TEKS YANG DIBERIKAN ->
%%
Berkaitan dengan 2 nash ini dan nash lain yang semakna, muncul persoalan:
1. Bolehkah keumuman khithab (seruan) untuk seluruh
mukallaf di takhsis dengan dalil aqliy (akal)? Bolehkah kemutlakan
ru’yat di taqyid dengan dalil aqliy?
2. Tentang kemutlakan mathla’ hilal dan kenisbiannya.
3. Tentang pertentangan nash (hadits) dengan atsar,
apakah pendapat Ibnu Abbas dalam kisah “Kuraib” dibangun atas hadits
yang marfu’ atau ijtihad Ibnu Abbas sendiri? Apakah riwayat “Kuraib”
membatasi kemutlakan “Berpuasalah kalian karena melihatnya (hilal) dan berbukalah kalian karena melihatnya (hilal)” ataukah merupakan penerapan dari pemahaman Ibnu Abbas atas sabda Rasul “Berpuasalah kalian karena melihatnya (hilal) dan berbukalah kalian karena melihatnya (hilal)”?.
Pihak Pertama, yakni para ‘ulama
yang berpendapat bahwa ru’yat di satu wilayah berlaku juga di wilayah
lain menggunakan dalil keumuman nash point a) yakni bahwa perintah dalam
hadits ini adalah untuk umat (Islam) secara keseluruhan, baik yang ada
di timur ataupun di barat (namun penerapannya pada saat itu memang tidak
semudah sekarang). Perintah puasa karena melihat bulan dalam hadits ini
jelas berlaku untuk yang melihat langsung, maupun yang tidak melihat
langsung, yakni yang mendapat berita bahwa hilal telah terlihat. Dari
Ibnu Abbas diriwayatkan bahwa:
جَاءَ أَعْرَابِيٌّ إِلَى النَّبِيِّ صَلَّى اللَّهُ عَلَيْهِ وَسَلَّمَ فَقَالَ إِنِّي رَأَيْتُ الْهِلَالَ قَالَ أَتَشْهَدُ أَنْ لَا إِلَهَ إِلَّا اللَّهُ أَتَشْهَدُ أَنَّ مُحَمَّدًا رَسُولُ اللَّهِ قَالَ نَعَمْ قَالَ يَا بِلَالُ أَذِّنْ فِي النَّاسِ أَنْ يَصُومُوا غَدًا
Telah datang seorang Arab Badui kepada Nabi
Muhammad saw kemudian berkata, “Sungguh saya telah melihat hilal.
%%
MATERI HASIL EKSTRAKSI ->
%%
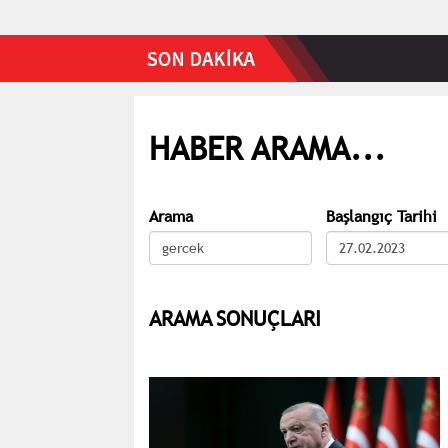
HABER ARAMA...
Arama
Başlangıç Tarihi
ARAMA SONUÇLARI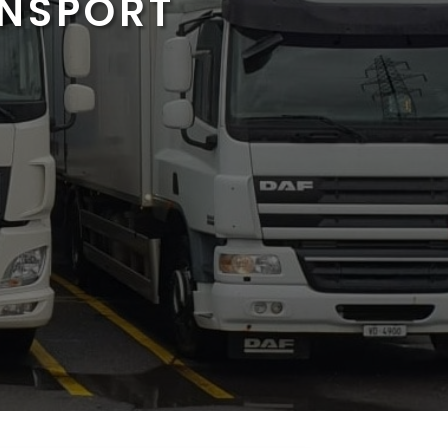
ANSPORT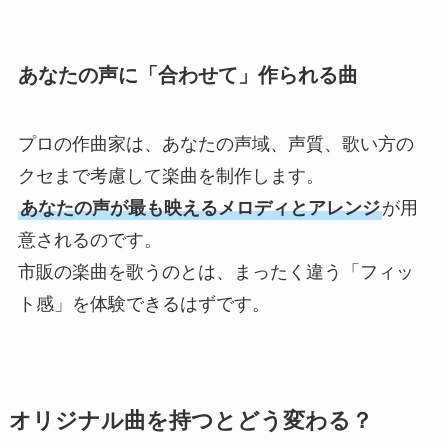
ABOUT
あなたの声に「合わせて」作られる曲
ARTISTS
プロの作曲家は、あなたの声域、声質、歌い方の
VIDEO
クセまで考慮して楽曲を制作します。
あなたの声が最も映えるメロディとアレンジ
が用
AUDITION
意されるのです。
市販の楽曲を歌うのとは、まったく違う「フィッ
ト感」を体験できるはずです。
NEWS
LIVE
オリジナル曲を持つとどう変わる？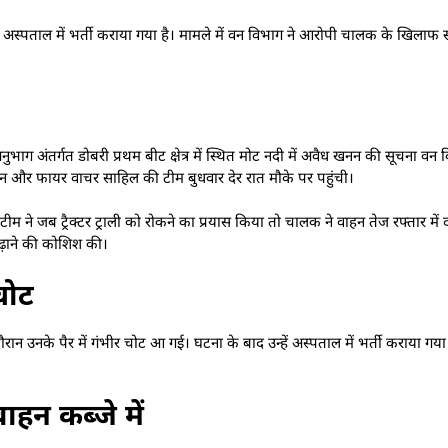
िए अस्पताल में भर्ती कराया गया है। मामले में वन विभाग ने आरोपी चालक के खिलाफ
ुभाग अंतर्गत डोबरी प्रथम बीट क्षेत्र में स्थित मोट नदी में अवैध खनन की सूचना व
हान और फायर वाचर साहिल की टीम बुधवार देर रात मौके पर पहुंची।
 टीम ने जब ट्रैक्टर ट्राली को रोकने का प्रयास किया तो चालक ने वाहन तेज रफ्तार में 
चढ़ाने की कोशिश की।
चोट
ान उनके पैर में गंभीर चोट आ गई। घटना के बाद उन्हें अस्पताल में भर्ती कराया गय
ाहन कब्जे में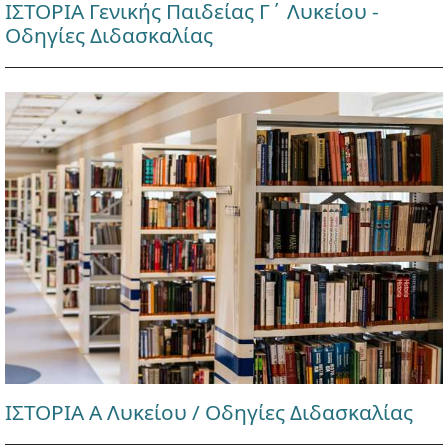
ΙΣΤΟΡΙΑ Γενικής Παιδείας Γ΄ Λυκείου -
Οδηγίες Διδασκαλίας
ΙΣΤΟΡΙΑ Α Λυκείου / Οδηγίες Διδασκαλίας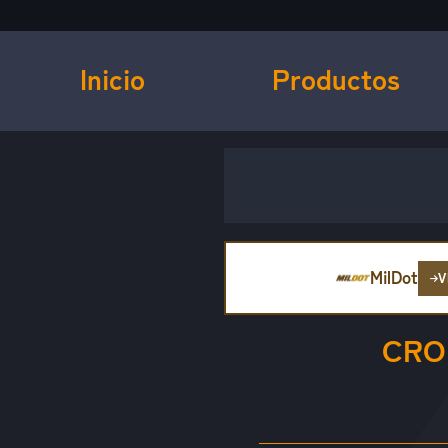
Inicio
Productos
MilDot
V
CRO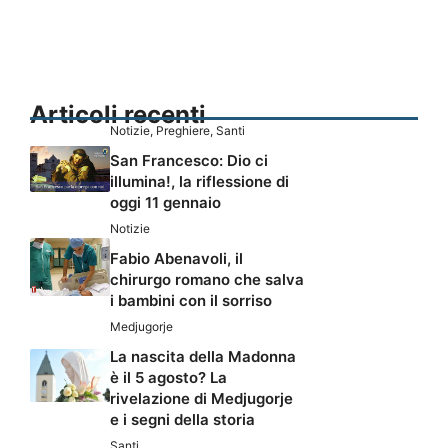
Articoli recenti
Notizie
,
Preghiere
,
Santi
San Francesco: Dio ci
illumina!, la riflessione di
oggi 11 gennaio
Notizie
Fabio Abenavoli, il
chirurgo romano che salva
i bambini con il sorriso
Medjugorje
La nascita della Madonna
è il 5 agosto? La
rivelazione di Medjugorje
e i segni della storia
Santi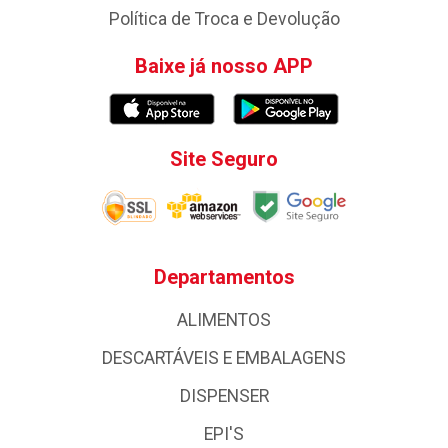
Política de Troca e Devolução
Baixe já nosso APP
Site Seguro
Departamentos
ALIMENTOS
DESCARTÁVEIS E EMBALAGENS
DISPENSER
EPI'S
%%
%%
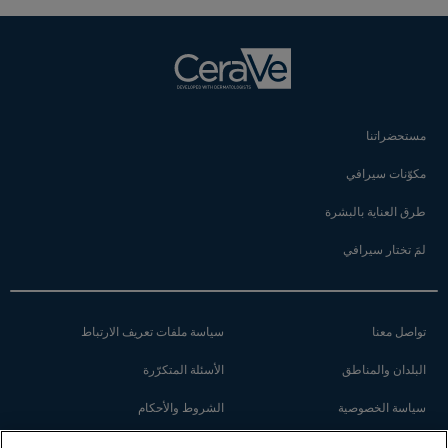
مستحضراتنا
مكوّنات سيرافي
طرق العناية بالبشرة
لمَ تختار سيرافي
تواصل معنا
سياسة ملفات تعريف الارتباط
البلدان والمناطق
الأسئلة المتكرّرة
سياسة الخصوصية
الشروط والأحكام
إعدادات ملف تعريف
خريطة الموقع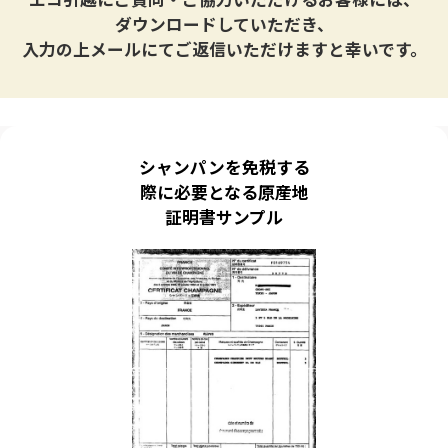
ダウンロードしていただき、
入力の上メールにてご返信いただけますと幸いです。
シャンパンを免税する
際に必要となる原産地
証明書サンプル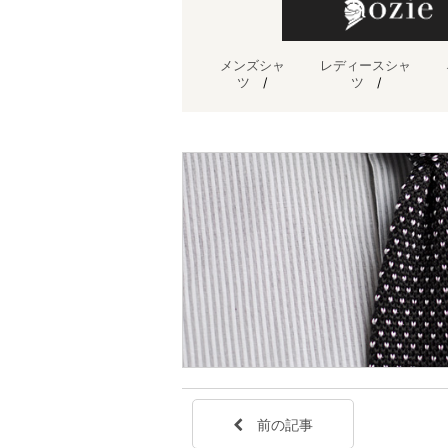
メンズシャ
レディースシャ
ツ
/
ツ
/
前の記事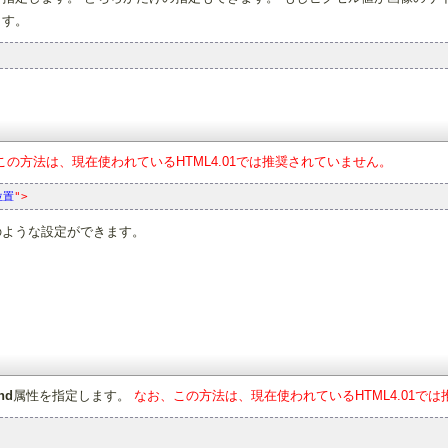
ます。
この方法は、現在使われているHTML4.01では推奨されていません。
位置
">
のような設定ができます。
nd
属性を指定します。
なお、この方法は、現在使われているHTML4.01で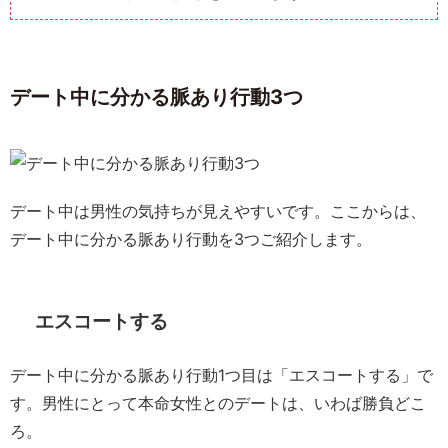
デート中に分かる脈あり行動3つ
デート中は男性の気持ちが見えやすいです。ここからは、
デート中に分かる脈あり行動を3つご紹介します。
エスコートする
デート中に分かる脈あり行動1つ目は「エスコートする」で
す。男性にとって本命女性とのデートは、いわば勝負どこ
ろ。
%%
%%
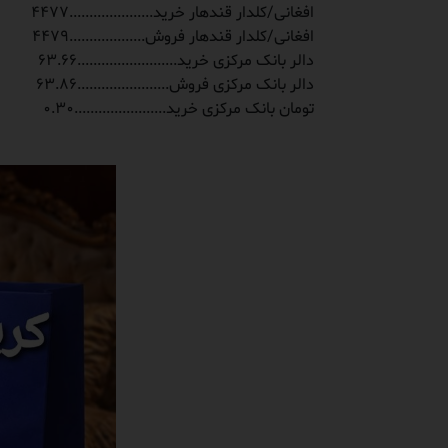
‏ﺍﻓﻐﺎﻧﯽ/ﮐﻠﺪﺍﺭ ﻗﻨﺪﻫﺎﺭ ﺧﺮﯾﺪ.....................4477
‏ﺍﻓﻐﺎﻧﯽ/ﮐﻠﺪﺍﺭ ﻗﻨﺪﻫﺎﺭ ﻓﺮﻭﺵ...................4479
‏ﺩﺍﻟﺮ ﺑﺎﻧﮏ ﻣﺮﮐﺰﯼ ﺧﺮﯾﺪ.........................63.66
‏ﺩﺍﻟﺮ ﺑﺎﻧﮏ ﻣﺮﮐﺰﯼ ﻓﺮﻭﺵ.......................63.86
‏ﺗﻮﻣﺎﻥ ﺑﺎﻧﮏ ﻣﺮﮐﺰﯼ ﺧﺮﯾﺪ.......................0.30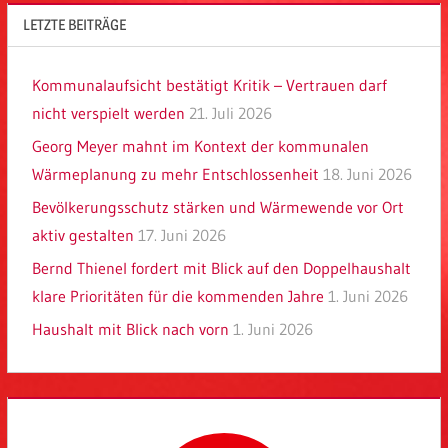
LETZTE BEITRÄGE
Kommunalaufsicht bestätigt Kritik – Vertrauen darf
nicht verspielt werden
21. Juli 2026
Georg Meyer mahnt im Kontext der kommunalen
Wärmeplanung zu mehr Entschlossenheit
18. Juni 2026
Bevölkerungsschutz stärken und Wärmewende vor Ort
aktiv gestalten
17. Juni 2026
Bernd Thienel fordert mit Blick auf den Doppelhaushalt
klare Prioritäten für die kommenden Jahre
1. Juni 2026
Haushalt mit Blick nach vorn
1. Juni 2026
%%
DAFTAR TUGAS ->
1: Salin tanpa perubahan sebagian teks tentang ru’yat hilal, mulai dari bagian yang memuat "Berkaitan dengan 2" dan berhenti setelah "hilal dan kenisbiannya.".
2: Dalam teks tentang ru’yat hilal, menurut Pihak Pertama, untuk siapa perintah dalam hadits itu berlaku?

DAFTAR JAWABAN ->
1:
Berkaitan dengan 2 nash ini dan nash lain yang semakna, muncul persoalan:
1. Bolehkah keumuman khithab (seruan) untuk seluruh
mukallaf di takhsis dengan dalil aqliy (akal)? Bolehkah kemutlakan
ru’yat di taqyid dengan dalil aqliy?
2. Tentang kemutlakan mathla’ hilal dan kenisbiannya.

2: Untuk umat Islam secara keseluruhan, baik yang ada di timur maupun di barat.